**PROBLEM DESCRIPTION**
Your answer should be one number: the count of lines below that contain "right".

[Opening INFORMATION GIVEN section]

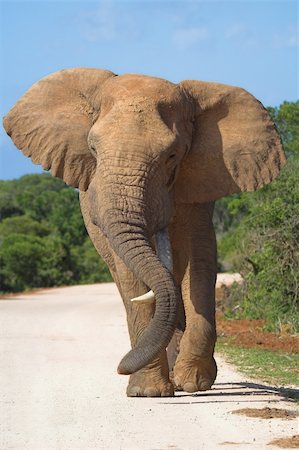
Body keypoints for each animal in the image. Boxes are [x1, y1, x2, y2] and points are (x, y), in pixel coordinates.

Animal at [3, 68, 288, 396]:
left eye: (172, 156)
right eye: (93, 149)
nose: (120, 367)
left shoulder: (198, 180)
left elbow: (199, 256)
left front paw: (194, 382)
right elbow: (132, 273)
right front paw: (148, 392)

[Closing INFORMATION GIVEN section]

**ANSWER**
3